New York with a major Colitis flare up was an experience. I am a massive foodie, and New York has so much to offer, I knew once I ate I would need the toilet, so this made it hard and I did miss out. For breakfasts (just like the first trip) I wouldn’t eat that much so it didn’t ruin the day, I hardly ate at dinner whilst we were out and about, and after tea we would have to sit and wait until the initial ‘rush’ passed. By initial rush I actually mean about 5 shits. I had to sit out of half the Broadway show, whilst Connor sat and watched Pretty Woman on his own, and there was definitely one point where I wasn’t sure if I would make it across Brooklyn Bridge without having to squat and probably get arrested by one of the little bridge police cars. (If you’ve been you will know what i’m going on about, if not, google it).

Night after watching Pretty Woman on Broadway, after Con found me at the end hid in the toilets we went back to the room and relaxed with donuts, chips and candy!

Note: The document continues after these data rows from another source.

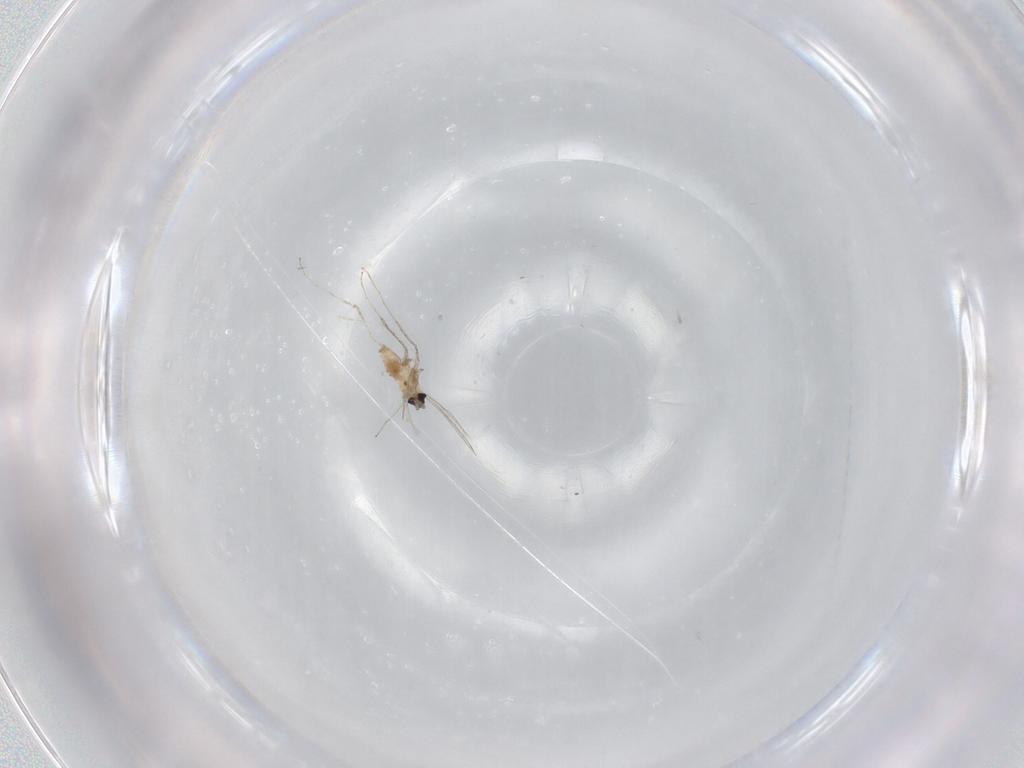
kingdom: Animalia
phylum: Arthropoda
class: Insecta
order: Diptera
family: Cecidomyiidae
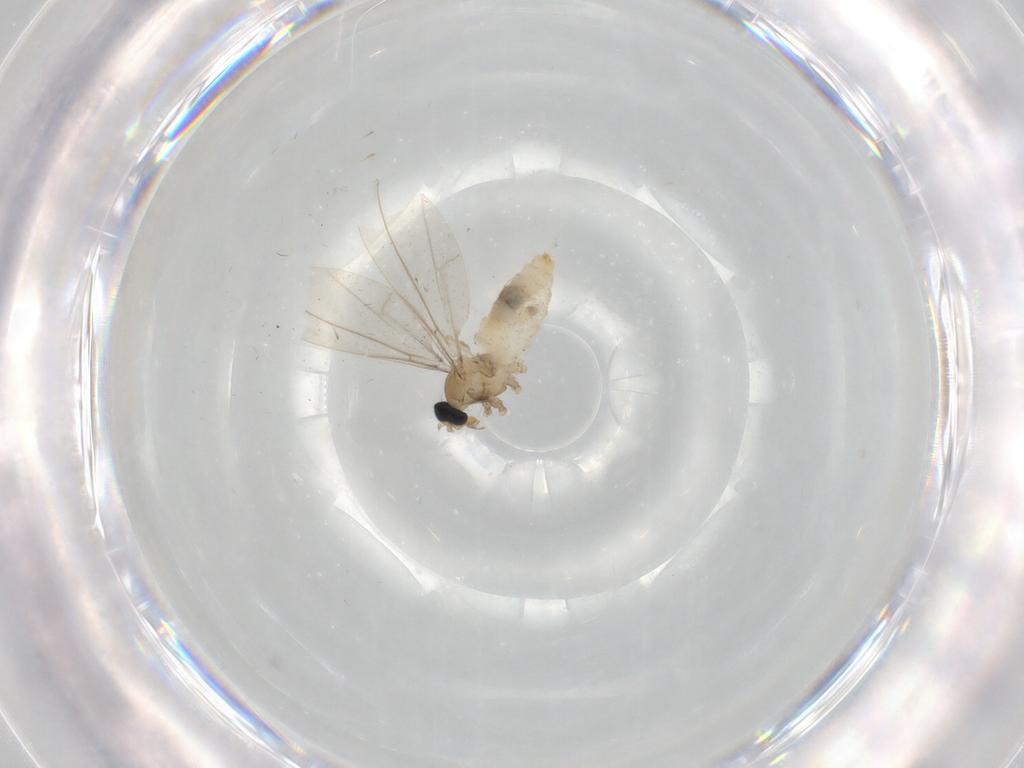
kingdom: Animalia
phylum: Arthropoda
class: Insecta
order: Diptera
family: Cecidomyiidae
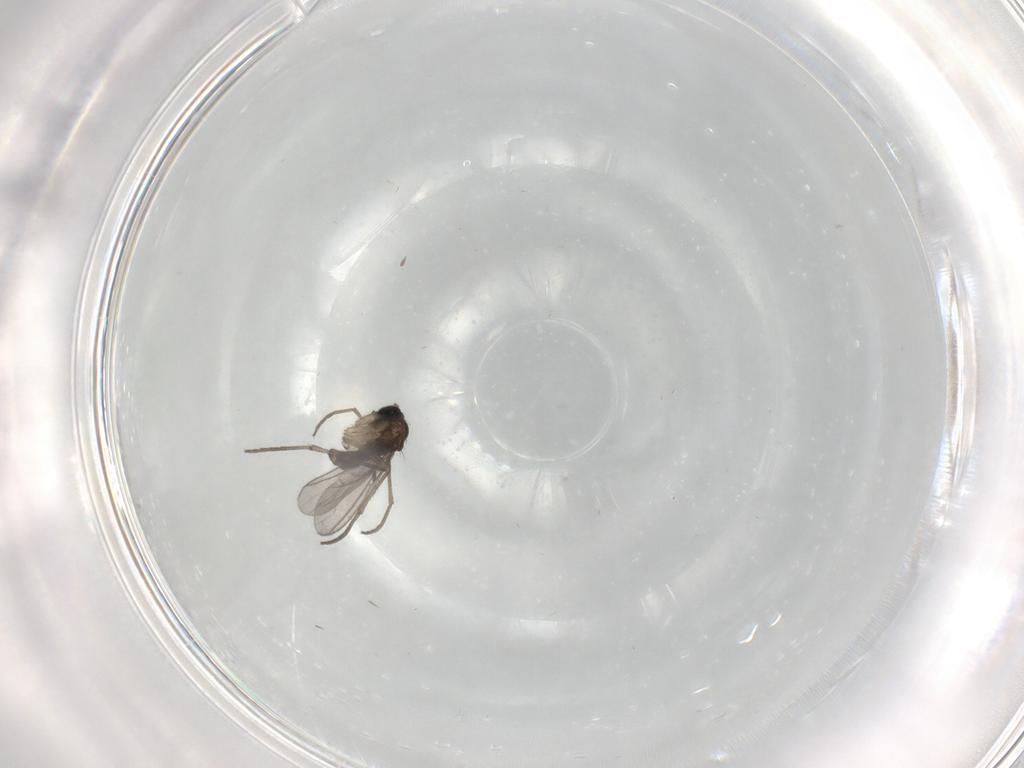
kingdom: Animalia
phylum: Arthropoda
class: Insecta
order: Diptera
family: Sciaridae
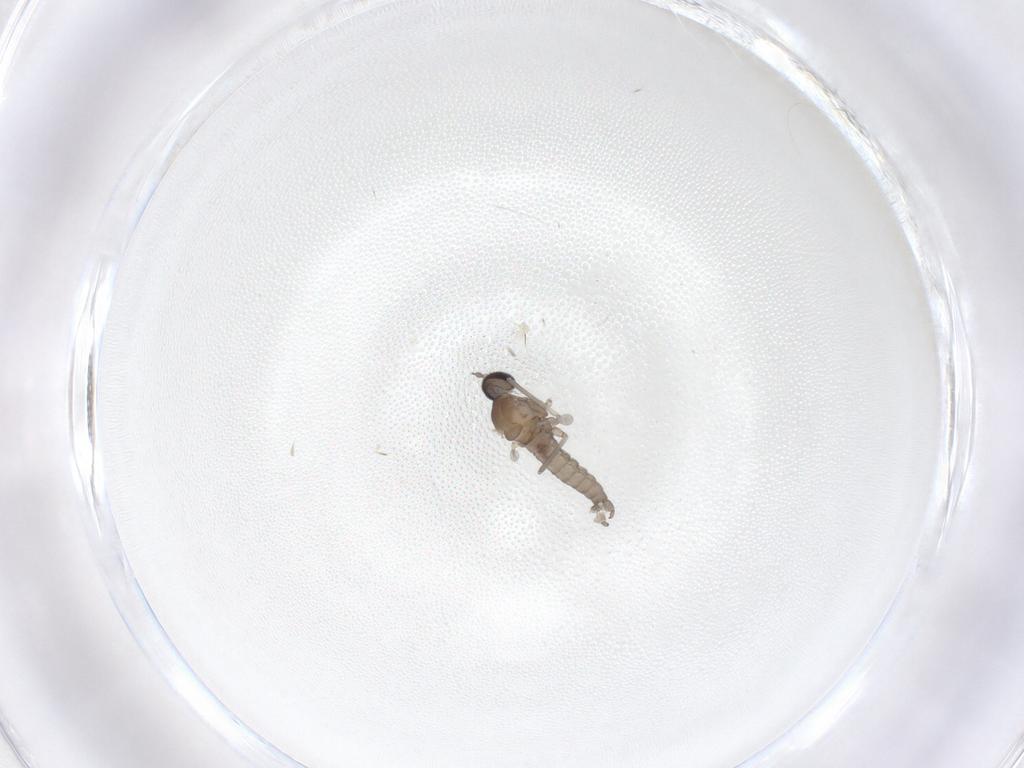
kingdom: Animalia
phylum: Arthropoda
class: Insecta
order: Diptera
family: Cecidomyiidae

The worst thing about travelling with Colitis is airports and flights. After being to some absolutely awful airport toilets (Egypt), to long airport security lines its then time for the hour (at least) long boarding and taxiing which without fail every time had me in a lather of sweat crying to Connor telling him I can’t hold it in any longer and i’m going to shit myself just before take-off. Just to clarify, I never actually did, but it is the worst feeling in the world. Thankfully now i’m just crying and sweating because I hate flying and it’s got nothing to do with me needing the toilet. I thankfully never had an accident whilst on a plane, only came close.

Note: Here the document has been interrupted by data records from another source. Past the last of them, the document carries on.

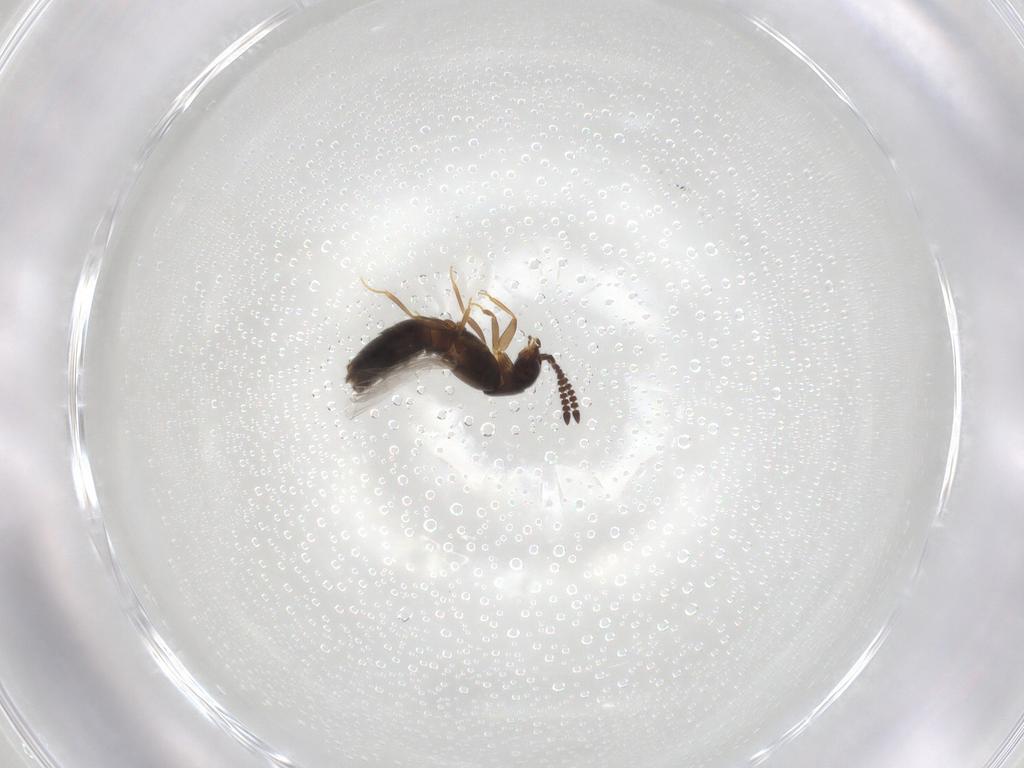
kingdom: Animalia
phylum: Arthropoda
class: Insecta
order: Coleoptera
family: Staphylinidae
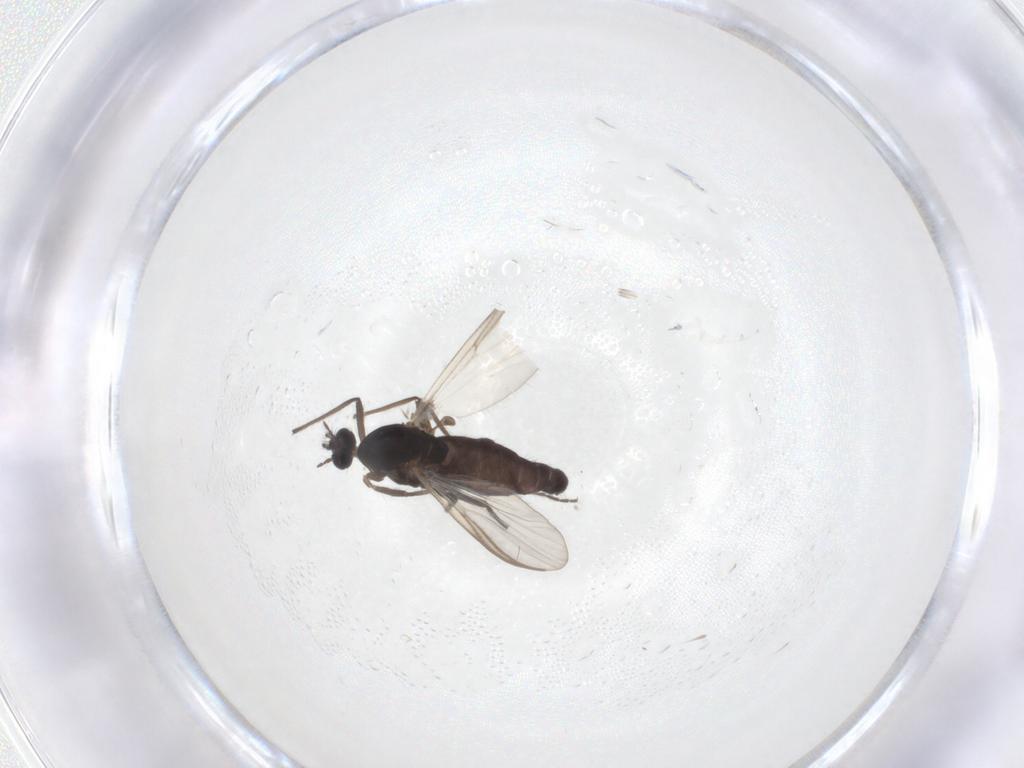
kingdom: Animalia
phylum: Arthropoda
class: Insecta
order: Diptera
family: Chironomidae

Handy tip for anyone travelling with an invisible illness is to go to the information desk and ask for an invisible illness lanyard! They are brilliant, a simple lanyard you wear round your neck (it’s got sunflowers on it too so it doesn’t look hideous) which highlights to airport staff you may need to go through the priority security or have a bit of extra help. I found out about this lanyard after once getting to the front of the security queue, about to get searched and the sudden urgency hit me like a brick. I had to run to a member of staff and explain quickly, I needed the toilet urgently, and I mean urgently or else.. and he kindly escorted me to a quick access toilet. After this debacle I never travel without my lanyard, it even helped us get through a three hour immigration queue at JFK airport and is really handy now with my stoma as it highlights I will be carrying medication and medical supplies.

New York was my last holiday with active colitis and no ileostomy, and looking back I honestly don’t know how I dealt with it and how I did everything I did. People always say to me how much of a fighter I am and can’t believe how much I have had to deal with, I never actually realise how much I went through and how much it affected my life until I look back on everything. I just look forward to my future plans, and i’m extremely grateful that our next trip, which is travelling India, is occurring now I have a stoma and not active Colitis. I couldn’t even bear to imagine Delhi Belly mixed with Colitis, at least now I won’t have to worry about what hand I’m eating with and using some dodgy toilets, or should I just say a hole in the ground, and with that image i’ll leave you.